*** Opening of Input ***

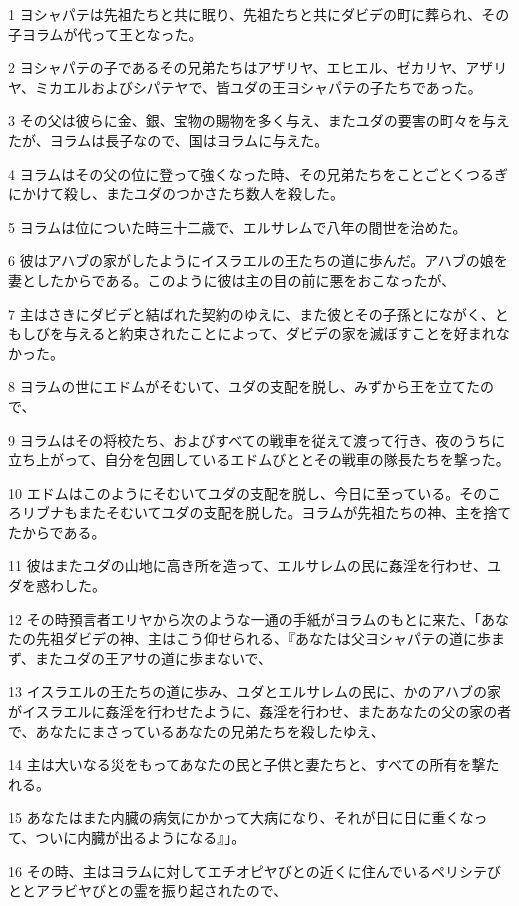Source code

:\par 1 ヨシャパテは先祖たちと共に眠り、先祖たちと共にダビデの町に葬られ、その子ヨラムが代って王となった。
\par 2 ヨシャパテの子であるその兄弟たちはアザリヤ、エヒエル、ゼカリヤ、アザリヤ、ミカエルおよびシパテヤで、皆ユダの王ヨシャパテの子たちであった。
\par 3 その父は彼らに金、銀、宝物の賜物を多く与え、またユダの要害の町々を与えたが、ヨラムは長子なので、国はヨラムに与えた。
\par 4 ヨラムはその父の位に登って強くなった時、その兄弟たちをことごとくつるぎにかけて殺し、またユダのつかさたち数人を殺した。
\par 5 ヨラムは位についた時三十二歳で、エルサレムで八年の間世を治めた。
\par 6 彼はアハブの家がしたようにイスラエルの王たちの道に歩んだ。アハブの娘を妻としたからである。このように彼は主の目の前に悪をおこなったが、
\par 7 主はさきにダビデと結ばれた契約のゆえに、また彼とその子孫とにながく、ともしびを与えると約束されたことによって、ダビデの家を滅ぼすことを好まれなかった。
\par 8 ヨラムの世にエドムがそむいて、ユダの支配を脱し、みずから王を立てたので、
\par 9 ヨラムはその将校たち、およびすべての戦車を従えて渡って行き、夜のうちに立ち上がって、自分を包囲しているエドムびととその戦車の隊長たちを撃った。
\par 10 エドムはこのようにそむいてユダの支配を脱し、今日に至っている。そのころリブナもまたそむいてユダの支配を脱した。ヨラムが先祖たちの神、主を捨てたからである。
\par 11 彼はまたユダの山地に高き所を造って、エルサレムの民に姦淫を行わせ、ユダを惑わした。
\par 12 その時預言者エリヤから次のような一通の手紙がヨラムのもとに来た、「あなたの先祖ダビデの神、主はこう仰せられる、『あなたは父ヨシャパテの道に歩まず、またユダの王アサの道に歩まないで、
\par 13 イスラエルの王たちの道に歩み、ユダとエルサレムの民に、かのアハブの家がイスラエルに姦淫を行わせたように、姦淫を行わせ、またあなたの父の家の者で、あなたにまさっているあなたの兄弟たちを殺したゆえ、
\par 14 主は大いなる災をもってあなたの民と子供と妻たちと、すべての所有を撃たれる。
\par 15 あなたはまた内臓の病気にかかって大病になり、それが日に日に重くなって、ついに内臓が出るようになる』」。
\par 16 その時、主はヨラムに対してエチオピヤびとの近くに住んでいるペリシテびととアラビヤびとの霊を振り起されたので、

*** Close of Input ***

- [Task requirements]
What you return must match the data above exactly, with no images included.

- [Solution for this exercise]
Source code

:\par 1 ヨシャパテは先祖たちと共に眠り、先祖たちと共にダビデの町に葬られ、その子ヨラムが代って王となった。
\par 2 ヨシャパテの子であるその兄弟たちはアザリヤ、エヒエル、ゼカリヤ、アザリヤ、ミカエルおよびシパテヤで、皆ユダの王ヨシャパテの子たちであった。
\par 3 その父は彼らに金、銀、宝物の賜物を多く与え、またユダの要害の町々を与えたが、ヨラムは長子なので、国はヨラムに与えた。
\par 4 ヨラムはその父の位に登って強くなった時、その兄弟たちをことごとくつるぎにかけて殺し、またユダのつかさたち数人を殺した。
\par 5 ヨラムは位についた時三十二歳で、エルサレムで八年の間世を治めた。
\par 6 彼はアハブの家がしたようにイスラエルの王たちの道に歩んだ。アハブの娘を妻としたからである。このように彼は主の目の前に悪をおこなったが、
\par 7 主はさきにダビデと結ばれた契約のゆえに、また彼とその子孫とにながく、ともしびを与えると約束されたことによって、ダビデの家を滅ぼすことを好まれなかった。
\par 8 ヨラムの世にエドムがそむいて、ユダの支配を脱し、みずから王を立てたので、
\par 9 ヨラムはその将校たち、およびすべての戦車を従えて渡って行き、夜のうちに立ち上がって、自分を包囲しているエドムびととその戦車の隊長たちを撃った。
\par 10 エドムはこのようにそむいてユダの支配を脱し、今日に至っている。そのころリブナもまたそむいてユダの支配を脱した。ヨラムが先祖たちの神、主を捨てたからである。
\par 11 彼はまたユダの山地に高き所を造って、エルサレムの民に姦淫を行わせ、ユダを惑わした。
\par 12 その時預言者エリヤから次のような一通の手紙がヨラムのもとに来た、「あなたの先祖ダビデの神、主はこう仰せられる、『あなたは父ヨシャパテの道に歩まず、またユダの王アサの道に歩まないで、
\par 13 イスラエルの王たちの道に歩み、ユダとエルサレムの民に、かのアハブの家がイスラエルに姦淫を行わせたように、姦淫を行わせ、またあなたの父の家の者で、あなたにまさっているあなたの兄弟たちを殺したゆえ、
\par 14 主は大いなる災をもってあなたの民と子供と妻たちと、すべての所有を撃たれる。
\par 15 あなたはまた内臓の病気にかかって大病になり、それが日に日に重くなって、ついに内臓が出るようになる』」。
\par 16 その時、主はヨラムに対してエチオピヤびとの近くに住んでいるペリシテびととアラビヤびとの霊を振り起されたので、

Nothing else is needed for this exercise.